Chefs-d'Ceuvre de L'impressionnisme
edited by Diane Kelder
Abbeville Press, 1997
ISBN: 2-87946-131-6
268 pp

Abbeville Press' Chefs-d'Ceuvre L'impressionnisme is a collection of the world's renowned Impressionists. Over its 268 pages it catalogs the works of familiar names such as van Gogh, Monet and Renoir, among others. More than 220 full-color reproductions in all.

As not all painters are on equal footing, L'impressionnisme devotes entire sections to those that moved Impressionism forward in some distinct way (Edouard Manet; Claude Monet; Pierre-Auguste Renoir; Edgar Degas and Henri de Toulouse-Lautrec), while ignoring those deemed less influential.

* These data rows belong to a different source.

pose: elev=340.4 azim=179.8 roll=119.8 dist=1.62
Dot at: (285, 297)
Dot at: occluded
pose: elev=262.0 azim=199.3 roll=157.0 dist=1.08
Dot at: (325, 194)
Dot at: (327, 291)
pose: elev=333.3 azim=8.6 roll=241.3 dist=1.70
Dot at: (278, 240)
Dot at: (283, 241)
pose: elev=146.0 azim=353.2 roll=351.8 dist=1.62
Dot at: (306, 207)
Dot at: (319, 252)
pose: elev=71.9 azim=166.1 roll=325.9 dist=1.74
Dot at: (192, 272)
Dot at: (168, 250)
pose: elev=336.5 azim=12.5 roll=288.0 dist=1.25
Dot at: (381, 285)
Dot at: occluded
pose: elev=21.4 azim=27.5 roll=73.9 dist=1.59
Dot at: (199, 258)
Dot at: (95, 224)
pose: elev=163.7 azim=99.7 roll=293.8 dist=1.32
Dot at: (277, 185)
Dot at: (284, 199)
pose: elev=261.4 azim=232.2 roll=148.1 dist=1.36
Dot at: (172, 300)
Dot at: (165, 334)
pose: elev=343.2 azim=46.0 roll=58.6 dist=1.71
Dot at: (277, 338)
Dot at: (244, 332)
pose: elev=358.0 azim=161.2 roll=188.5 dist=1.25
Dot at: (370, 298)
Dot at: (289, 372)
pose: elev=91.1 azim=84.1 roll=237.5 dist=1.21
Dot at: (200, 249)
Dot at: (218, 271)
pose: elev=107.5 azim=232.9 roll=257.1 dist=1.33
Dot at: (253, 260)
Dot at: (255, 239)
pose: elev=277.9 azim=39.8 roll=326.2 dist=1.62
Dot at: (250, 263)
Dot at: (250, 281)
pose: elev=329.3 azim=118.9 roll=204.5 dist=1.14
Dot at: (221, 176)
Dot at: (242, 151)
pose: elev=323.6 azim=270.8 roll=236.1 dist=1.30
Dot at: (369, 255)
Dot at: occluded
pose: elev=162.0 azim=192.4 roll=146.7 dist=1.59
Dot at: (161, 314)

Although, it does contain a history on Impressionism accompanied by reproductions which include many lesser known artists from the movement's halcyon days of the nineteenth century.

Visually stunning, L'impressionnisme is a keeper. Although the book only measures 4" x 4.5", it packs a punch for its size, which also makes it perfect for taking on the go. As a catalog of French Impressionism, L'impressionnisme is par excellence, with just one caveat: it's entirely written in French.